Scripter17 commented 3 years ago

Made a slightly less jank proof of concept to be added after tdata.update(metadata)

It's not clean in the slightest and it doesn't even format the json, but it works as a temporary machine-parseable solution. I just hope @mikf can do the proper implementation for me because I can't make heads or tails with this codebase

            # TEMPORARY AND JANK MEDIALESS TWEET SOLUTION
            import os, copy, datetime
            try: os.mkdir("gallery-dl/twitter")
            except: pass
            try: os.mkdir("gallery-dl/twitter/"+tdata["user"]["name"])
            except: pass
            tdataWriteable=copy.deepcopy(tdata)
            def deepClean(obj):
                for key in obj.keys():
                    if isinstance(obj[key], datetime.datetime):
                        obj[key]=obj[key].timestamp()
                    elif isinstance(obj[key], dict):
                        obj[key]=deepClean(obj[key])
                return obj
            open("gallery-dl/twitter/"+tdata["user"]["name"]+"/"+str(tdata["tweet_id"])+".json", "w").write(json.dumps(deepClean(tdata)))
            # TEMPORARY AND JANK MEDIALESS TWEET SOLUTION
mikf commented 3 years ago

Should now be possible by enabling the text-tweets option (https://github.com/mikf/gallery-dl/commit/724ca61f3600037cc57033891354cded10633079, https://github.com/mikf/gallery-dl/commit/b5affc62aa84847f3ac0c39eda675f3ced761a9f) and the right postprocessors settings:

    "twitter": {
        "text-tweets": true,
        "postprocessors": [
            {
                "name": "metadata",
                "event": "post",
                "filename": "{tweet_id}.json"
            }
        ]
    }

(see also https://github.com/mikf/gallery-dl/issues/1569#issuecomment-846428927)

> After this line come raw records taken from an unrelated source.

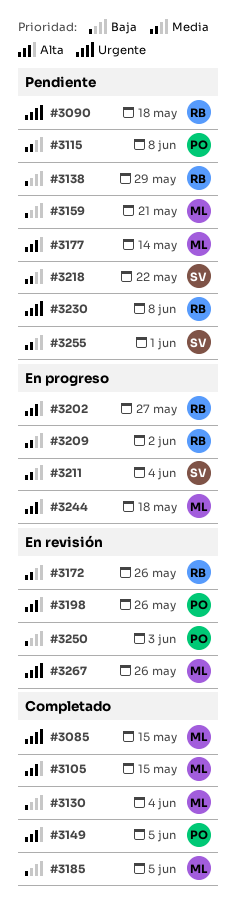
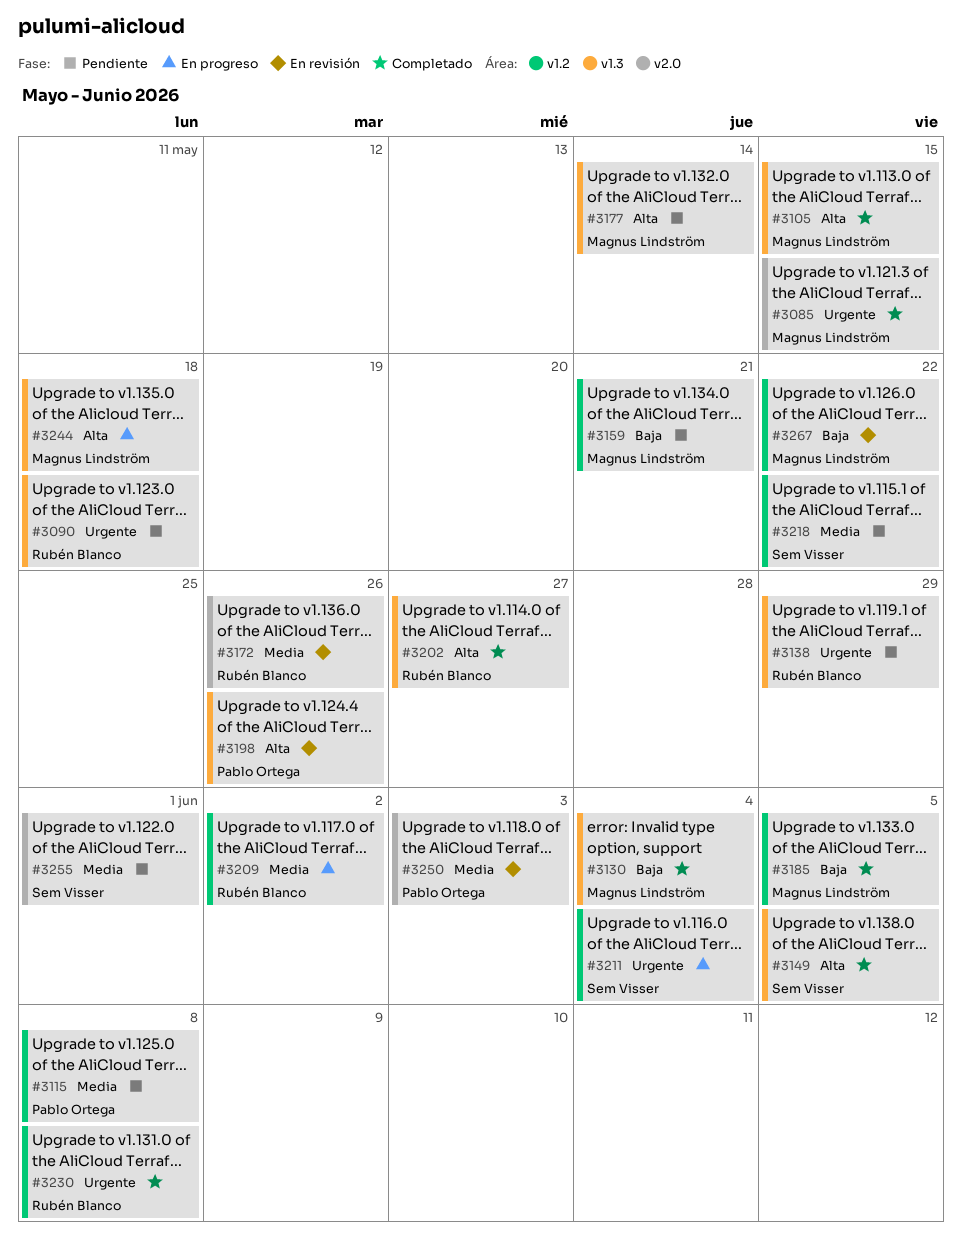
#3138, priority: Baja -> Urgente
#3149, owner: Pablo Ortega -> Sem Visser
#3202, status: En progreso -> Completado
#3211, priority: Media -> Urgente
#3230, status: Pendiente -> Completado
#3250, priority: Baja -> Media
#3267, priority: Urgente -> Baja
#3267, due: May 26 -> May 22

Why does this need an extra option?

Because it would cause a lot of needless processing and path generation for data that gets discarded most of the time.

God-damnit-all commented 3 years ago

Text-only seems like a bit of a misnomer, it would imply that it wouldn't get media from tweets that have them. Perhaps "non-media" would be a better term? Or maybe "text-tweets"?

Scripter17 commented 3 years ago

I don't mean to be that guy, but if/when this gets implemented for other websites, it'd make more sense for it to be named include-medialess

KaMyKaSii commented 3 years ago

I would like this to be implemented on 4chan and similar sites. And I believe that several other people also have the same need on different sites, so maybe it would be good to add an option to save the metadata of posts without media regardless of the site?